No Rio Grande do Sul, dos 629,6 mil pedidos para receber o Auxílio Reconstrução, destinado a famílias impactadas pelas enchentes, 1.262 foram feitos em nome de pessoas que constam como falecidas nas bases de dados do governo federal. Esses dados foram revelados pela RBS TV e destacados em uma reportagem no Jornal Nacional da TV Globo, na sexta-feira (12).

O auxílio de R$ 5,1 mil via PIX é destinado exclusivamente às famílias diretamente afetadas pelas cheias. As prefeituras identificam os moradores atingidos e enviam os dados para a União, que realiza os repasses. No entanto, nem todas as pessoas listadas com indicativo de óbito estão efetivamente falecidas.

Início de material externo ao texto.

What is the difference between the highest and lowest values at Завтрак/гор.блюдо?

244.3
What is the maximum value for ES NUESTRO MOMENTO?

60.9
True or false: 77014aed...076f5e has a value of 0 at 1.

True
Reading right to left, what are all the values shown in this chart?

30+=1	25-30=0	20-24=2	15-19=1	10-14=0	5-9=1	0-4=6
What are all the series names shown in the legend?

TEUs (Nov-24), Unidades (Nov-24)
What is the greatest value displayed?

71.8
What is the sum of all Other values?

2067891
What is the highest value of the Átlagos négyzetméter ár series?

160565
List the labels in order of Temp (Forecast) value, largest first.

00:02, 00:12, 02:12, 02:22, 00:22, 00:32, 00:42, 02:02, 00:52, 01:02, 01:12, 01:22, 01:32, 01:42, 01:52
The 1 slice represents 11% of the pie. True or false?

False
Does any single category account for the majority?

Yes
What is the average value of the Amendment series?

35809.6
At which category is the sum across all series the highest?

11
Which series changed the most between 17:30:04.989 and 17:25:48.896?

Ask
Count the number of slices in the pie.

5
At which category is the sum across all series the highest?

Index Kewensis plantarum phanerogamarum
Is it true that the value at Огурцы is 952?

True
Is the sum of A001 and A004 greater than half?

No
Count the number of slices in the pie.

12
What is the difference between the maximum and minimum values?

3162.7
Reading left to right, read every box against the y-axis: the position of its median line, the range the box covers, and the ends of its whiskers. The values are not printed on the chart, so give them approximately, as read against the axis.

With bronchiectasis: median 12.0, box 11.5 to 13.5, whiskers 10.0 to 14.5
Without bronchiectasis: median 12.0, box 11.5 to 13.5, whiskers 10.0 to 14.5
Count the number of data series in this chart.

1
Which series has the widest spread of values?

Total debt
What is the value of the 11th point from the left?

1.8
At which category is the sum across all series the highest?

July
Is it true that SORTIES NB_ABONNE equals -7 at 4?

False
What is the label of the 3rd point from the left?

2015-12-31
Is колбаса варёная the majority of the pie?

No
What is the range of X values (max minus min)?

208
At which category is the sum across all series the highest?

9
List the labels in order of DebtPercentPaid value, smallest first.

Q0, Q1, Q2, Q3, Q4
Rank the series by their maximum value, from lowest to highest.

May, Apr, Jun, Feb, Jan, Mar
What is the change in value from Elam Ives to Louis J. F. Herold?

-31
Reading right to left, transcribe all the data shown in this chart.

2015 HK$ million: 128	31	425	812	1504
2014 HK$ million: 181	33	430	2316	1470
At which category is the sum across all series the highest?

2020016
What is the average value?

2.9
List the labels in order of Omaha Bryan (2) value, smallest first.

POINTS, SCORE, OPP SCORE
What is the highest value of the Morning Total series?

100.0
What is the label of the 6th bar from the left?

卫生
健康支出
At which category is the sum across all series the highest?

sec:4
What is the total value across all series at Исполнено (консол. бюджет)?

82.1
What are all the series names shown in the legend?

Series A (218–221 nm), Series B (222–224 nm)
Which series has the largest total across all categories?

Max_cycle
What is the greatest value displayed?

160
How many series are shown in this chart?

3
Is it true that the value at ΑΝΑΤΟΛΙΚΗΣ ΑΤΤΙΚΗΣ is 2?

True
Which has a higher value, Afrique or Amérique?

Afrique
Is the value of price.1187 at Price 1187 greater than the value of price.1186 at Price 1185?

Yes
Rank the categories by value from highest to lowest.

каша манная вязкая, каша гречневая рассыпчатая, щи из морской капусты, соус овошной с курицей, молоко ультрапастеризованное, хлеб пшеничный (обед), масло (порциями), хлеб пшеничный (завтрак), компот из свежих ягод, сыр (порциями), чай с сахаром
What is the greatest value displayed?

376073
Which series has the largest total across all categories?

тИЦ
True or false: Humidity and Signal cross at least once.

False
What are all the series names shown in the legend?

Segundo o ministro da Secretaria de Apoio à Reconstrução do RS, Paulo Pimenta (PT), o governo implementou dois mecanismos para combater fraudes por meio de uma “malha fina”. O primeiro inclui a proposta de publicação dos nomes, endereços e CPFs de todos os beneficiários do auxílio. O segundo envolve o cruzamento de dados do Censo, contas de água e luz, registros no SUS, CadÚnico e Receita Federal.

Pimenta expressou sua frustração com as tentativas de fraude, que privam aqueles que mais necessitam de assistência durante um momento crucial. Porto Alegre lidera com o maior número de casos de óbitos associados aos pedidos de auxílio, com 862 famílias registradas na capital. Em seguida vêm Novo Hamburgo, Canoas e São Leopoldo, na Região Metropolitana.

Um caso específico relatado pelo g1 é o de Geremias Izaias Porto Costa, morador de São Leopoldo, que teve seu benefício negado devido a um indicativo de óbito erroneamente associado ao seu CPF. O ministério responsável admitiu o erro e está trabalhando para regularizar a situação junto à Dataprev.

Em Canoas, a RBS TV identificou tentativas de fraude envolvendo um homem que estava preso durante as enchentes e uma empresária que havia fechado seu salão de beleza meses antes da tragédia, mas ainda assim tentou solicitar o benefício. A Prefeitura de Canoas afirmou ter excluído esses cadastros dos beneficiários e ressaltou que a verificação dos dados cabe ao governo federal.